Bom... depende. Que a petição consta da agenda do plenário, consta. Se foi discutida, é algo ligeiramente diferente. As intervenções dos vários partidos foram dirigidas, não ao problema apresentado, mas às lutas entre eles. Todos reconheceram a necessidade de um planeamento, mas acabaram por preferir focar-se em atribuir culpas num assunto onde sucessivos governos, à esquerda e à direita, falharam redondamente. E, paradoxalmente, a atribuição de culpas ocupou tanto os partidos que a apresentação de propostas reais ficou para trás.
Ora, para o problema concreto apresentado pelos peticionários, foi apresentado apenas um projeto de resolução, por parte do PAN, que pede, entre outras coisas, que realmente se faça aquilo que foi legislado já em agosto de 2015 – o Inventário Nacional dos Profissionais de Saúde. Responde isto ao problema concreto? Se é verdade que estes dados são necessários para resolver o problema, também não constituem uma solução.
Para resolver o problema de recursos humanos em Saúde no nosso país é necessário, em primeiro lugar, avaliar de forma independente as necessidades dos nossos serviços, coisa que, à primeira vista, parece óbvia, mas continua por concretizar. Esse era o principal pedido da petição – um olhar imparcial. Ficou, infelizmente, por cumprir.
Mais há a fazer: é preciso coragem para adequar o número de ingressos nas faculdades às necessidades do país e dotar os serviços de saúde de capacidade de resposta às solicitações da população (que, consequentemente, se traduzirá em maior capacidade para formar profissionais).
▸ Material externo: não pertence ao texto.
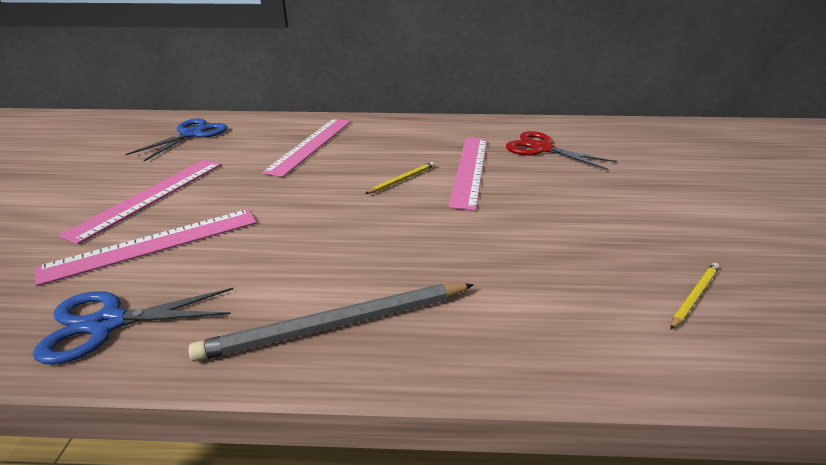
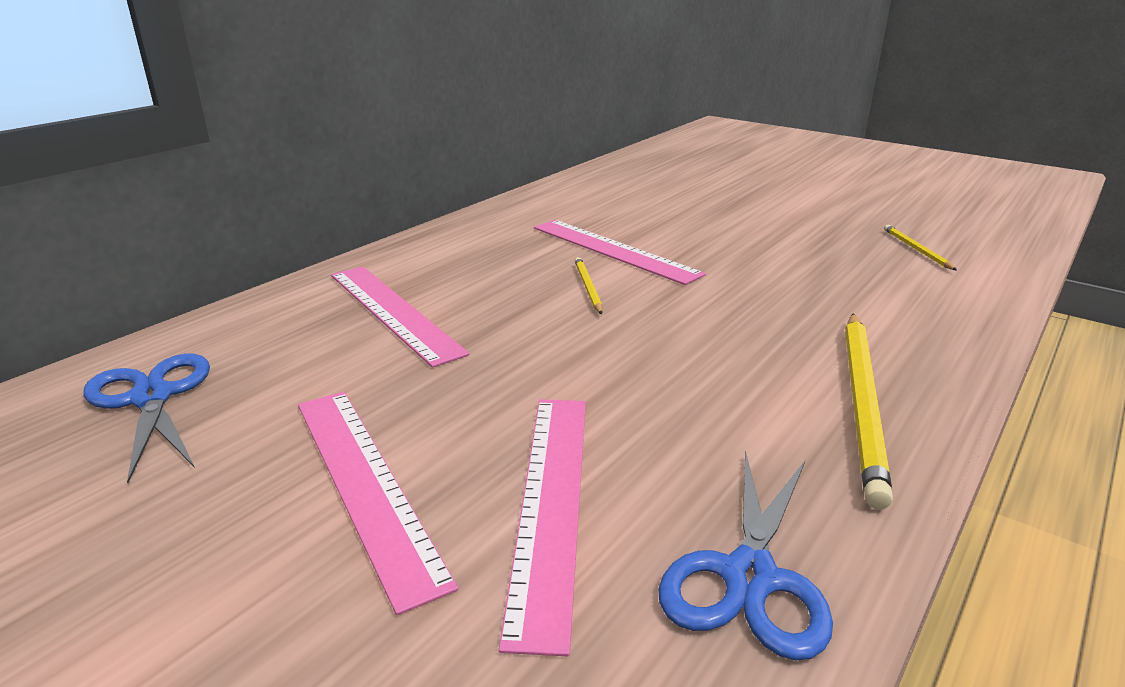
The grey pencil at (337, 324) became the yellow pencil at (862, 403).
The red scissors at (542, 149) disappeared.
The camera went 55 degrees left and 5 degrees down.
Ambas estas medidas trariam benefícios ao nosso sistema de saúde, mas como podemos implementá-las, se os nossos responsáveis políticos não são capazes de implementar sequer aquilo – uma avaliação isenta – que parece do mais elementar bom senso?
A história desta petição tem ainda uma prequela que será interessante revelar. Começa com a proposta enviada ao Governo em 2016, acompanhada de uma campanha de grande projeção por parte da ANEM, associação que representa os estudantes de Medicina, onde se exigia a adequação do número de ingressos neste curso à capacidade de formar especialistas e às necessidades do país. Previsivelmente, estas iniciativas não tiveram resposta, nem audiência com o Ministério da Ciência, Tecnologia e Ensino Superior, nada. Por não ter respostas, a ANEM recolheu assinaturas e lançou uma petição onde pedia o planeamento a longo prazo. Como já puderam ler, tudo o que obteve foi esta promessa de planear o planeamento, quem sabe, um dia, um dia em que seja mais importante deixar feito do que acusar os outros de nada fazer.
O problema a que a petição visa responder é real e faz-se sentir cada vez mais. A qualidade da formação médica deteriora-se dia após dia devido ao excesso de estudantes nos serviços de saúde, serviços esses que, simultaneamente, cada vez mais são confrontados com a insuficiência de recursos materiais e humanos. Pior ainda – este é um problema para o qual diversos agentes, ANEM incluída, vêm a alertar há anos a fio, sem que alguém se proponha a dar-lhe resposta. Tudo isto resulta na criação de profissionais sem acesso a diferenciação ou a um programa de formação estruturado, que prestam cuidados de forma temporária, precária e não tutelada. É esta a Saúde que queremos para o nosso país?
Este problema não é apenas destes peticionários. É um problema de todos os cidadãos que queiram manter a ilusão de se achar parte das decisões, de se achar capazes de fazer ouvir os seus problemas e de obter soluções. É também um problema que espelha a dificuldade de o país se pensar a si mesmo, de se projetar no futuro e de saber como se quer ver e o que fazer para lá chegar. Na passada quarta o problema foi este, mas podia ser outro. 230 bocas, 460 orelhas moucas?